## WHAT IS BEING ASKED
Give back each line of the listing below that contains the string "knee".

## MATERIAL PROVIDED
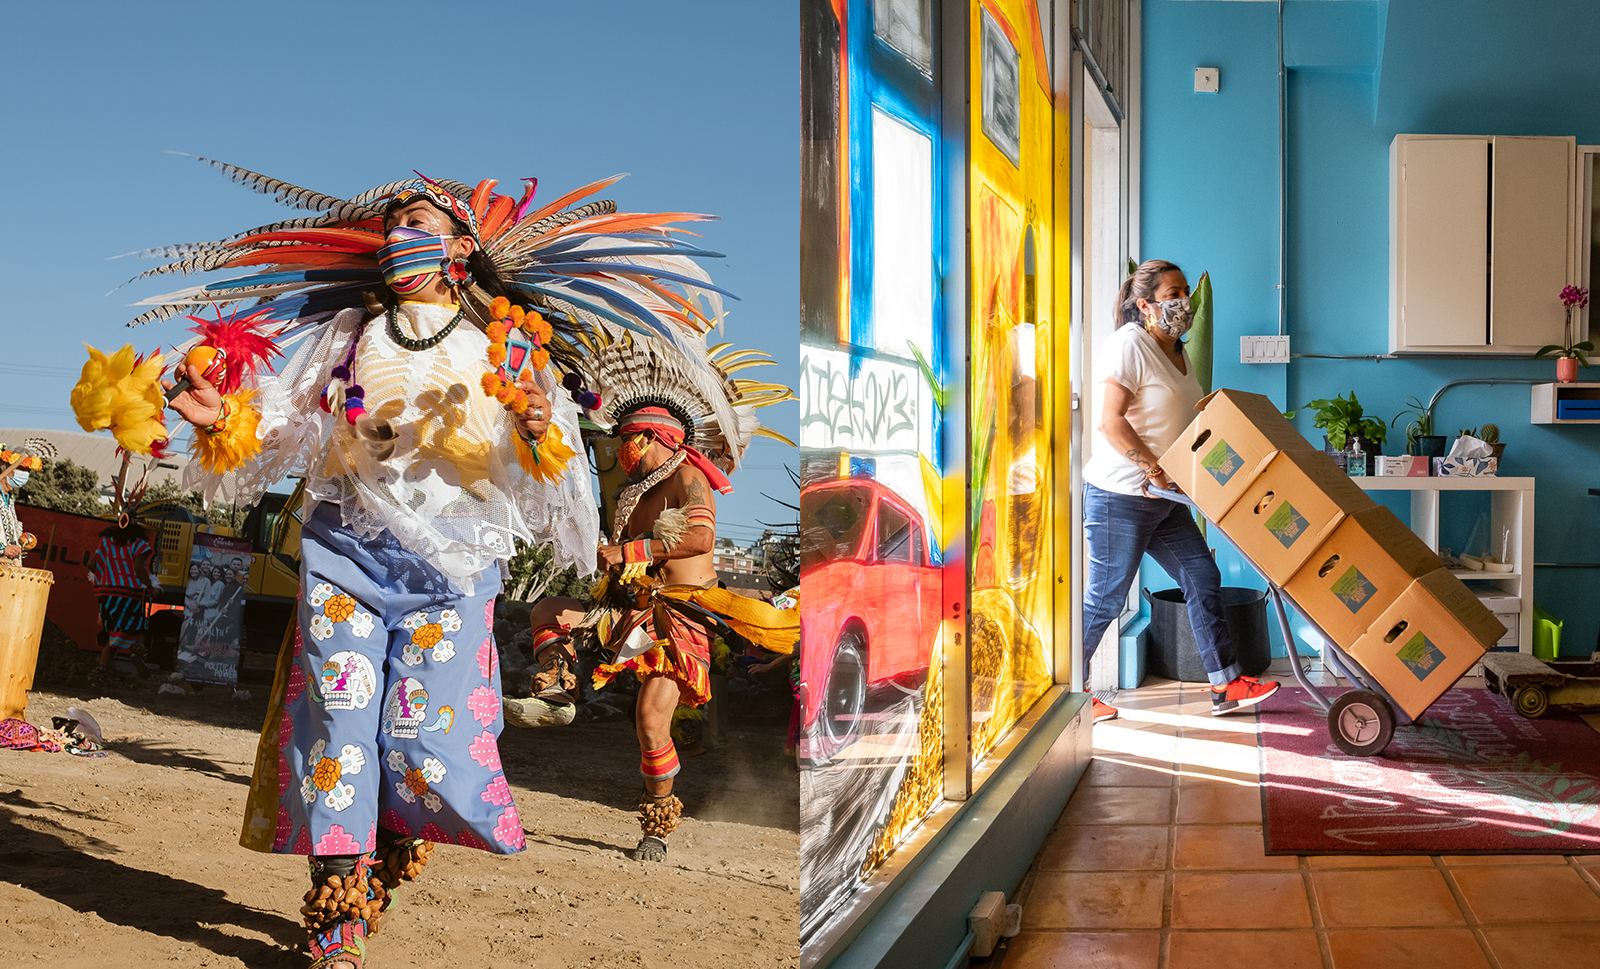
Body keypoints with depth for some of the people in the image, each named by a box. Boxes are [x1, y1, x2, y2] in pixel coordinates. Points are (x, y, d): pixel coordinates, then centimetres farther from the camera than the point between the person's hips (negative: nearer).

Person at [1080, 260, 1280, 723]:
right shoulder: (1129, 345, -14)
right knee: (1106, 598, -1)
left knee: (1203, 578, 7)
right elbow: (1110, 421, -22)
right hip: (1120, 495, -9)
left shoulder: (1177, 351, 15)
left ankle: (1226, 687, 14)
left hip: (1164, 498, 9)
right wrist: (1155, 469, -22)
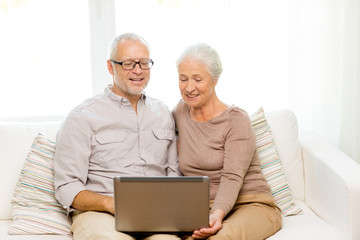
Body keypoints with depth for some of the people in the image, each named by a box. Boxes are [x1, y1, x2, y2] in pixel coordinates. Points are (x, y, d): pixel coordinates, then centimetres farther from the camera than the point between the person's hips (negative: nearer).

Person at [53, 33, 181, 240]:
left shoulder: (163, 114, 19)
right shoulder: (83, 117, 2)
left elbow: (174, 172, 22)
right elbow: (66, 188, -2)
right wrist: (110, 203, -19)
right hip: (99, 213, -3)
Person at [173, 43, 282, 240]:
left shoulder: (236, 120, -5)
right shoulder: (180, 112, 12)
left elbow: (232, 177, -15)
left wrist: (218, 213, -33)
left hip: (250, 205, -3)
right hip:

...

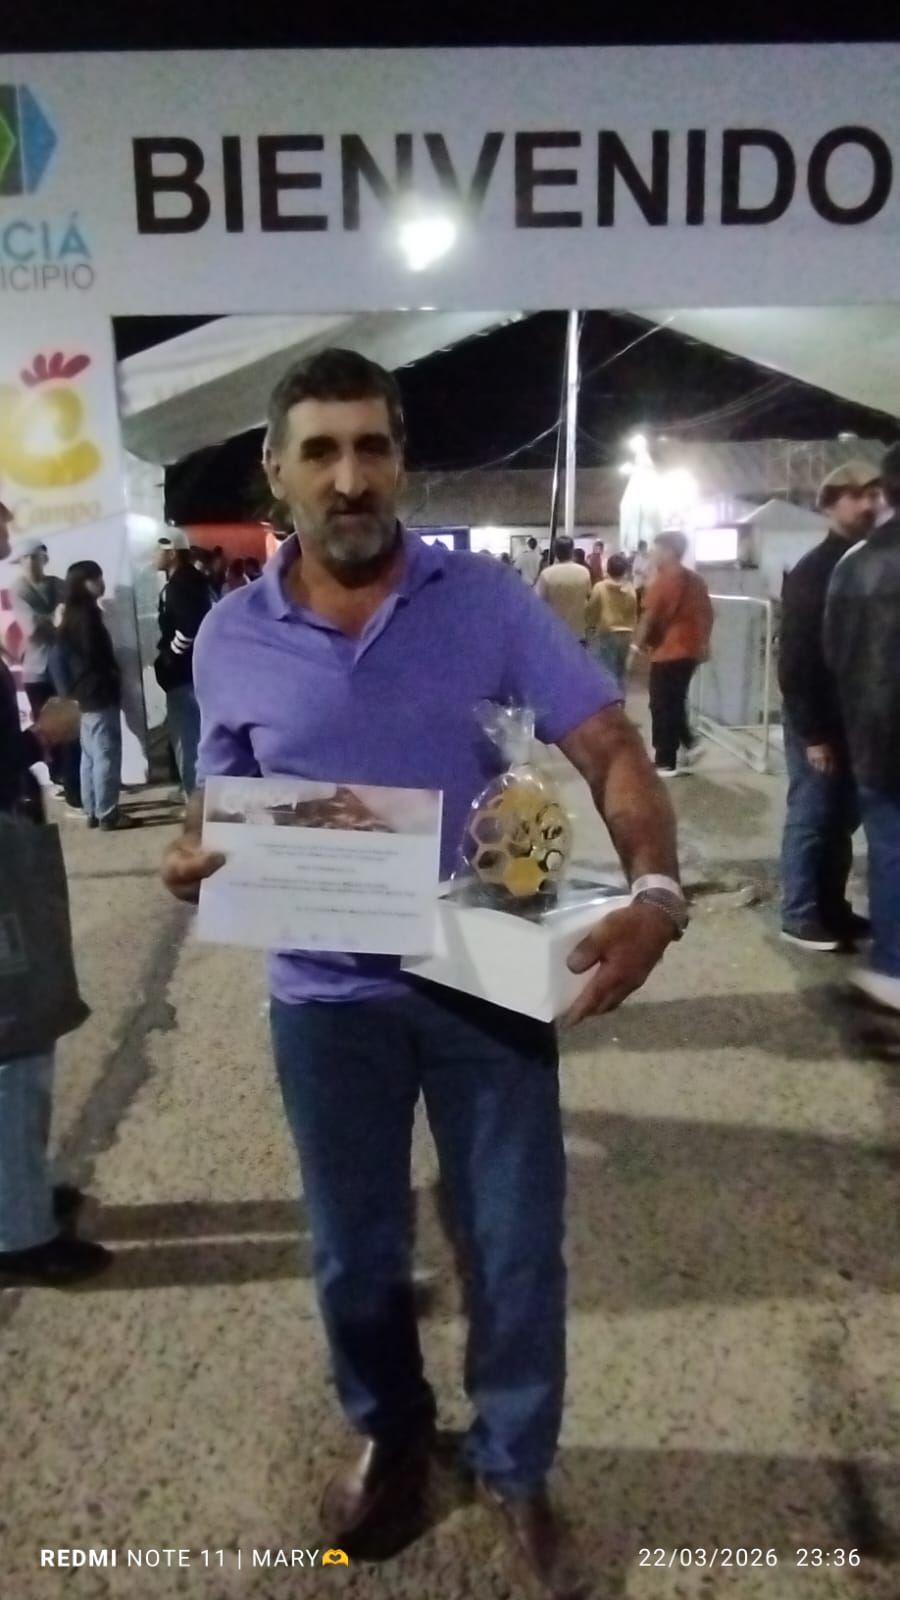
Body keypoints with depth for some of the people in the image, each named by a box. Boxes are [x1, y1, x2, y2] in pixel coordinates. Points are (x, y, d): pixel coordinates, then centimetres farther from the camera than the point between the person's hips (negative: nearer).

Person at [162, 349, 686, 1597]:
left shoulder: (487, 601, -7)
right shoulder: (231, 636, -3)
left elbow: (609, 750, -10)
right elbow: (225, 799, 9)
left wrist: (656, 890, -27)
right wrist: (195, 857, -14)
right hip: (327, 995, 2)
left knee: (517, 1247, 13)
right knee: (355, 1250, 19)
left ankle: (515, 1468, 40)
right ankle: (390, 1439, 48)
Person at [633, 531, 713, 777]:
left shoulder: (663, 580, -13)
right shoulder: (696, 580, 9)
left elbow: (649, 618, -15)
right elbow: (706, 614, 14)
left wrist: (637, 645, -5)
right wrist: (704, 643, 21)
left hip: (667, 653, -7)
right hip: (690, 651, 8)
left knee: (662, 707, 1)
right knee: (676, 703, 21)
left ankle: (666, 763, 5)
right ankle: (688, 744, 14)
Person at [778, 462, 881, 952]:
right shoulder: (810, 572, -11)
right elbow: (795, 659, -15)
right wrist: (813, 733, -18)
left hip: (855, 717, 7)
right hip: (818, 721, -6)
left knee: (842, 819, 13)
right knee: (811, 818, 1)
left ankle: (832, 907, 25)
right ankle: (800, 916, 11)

## WRITTEN ANSWER
right knee: (1106, 598, -1)
left knee: (1203, 578, 7)
left knee: (517, 1247, 13)
right knee: (355, 1250, 19)
left knee: (662, 707, 1)
right knee: (676, 703, 21)
left knee: (842, 819, 13)
right knee: (811, 818, 1)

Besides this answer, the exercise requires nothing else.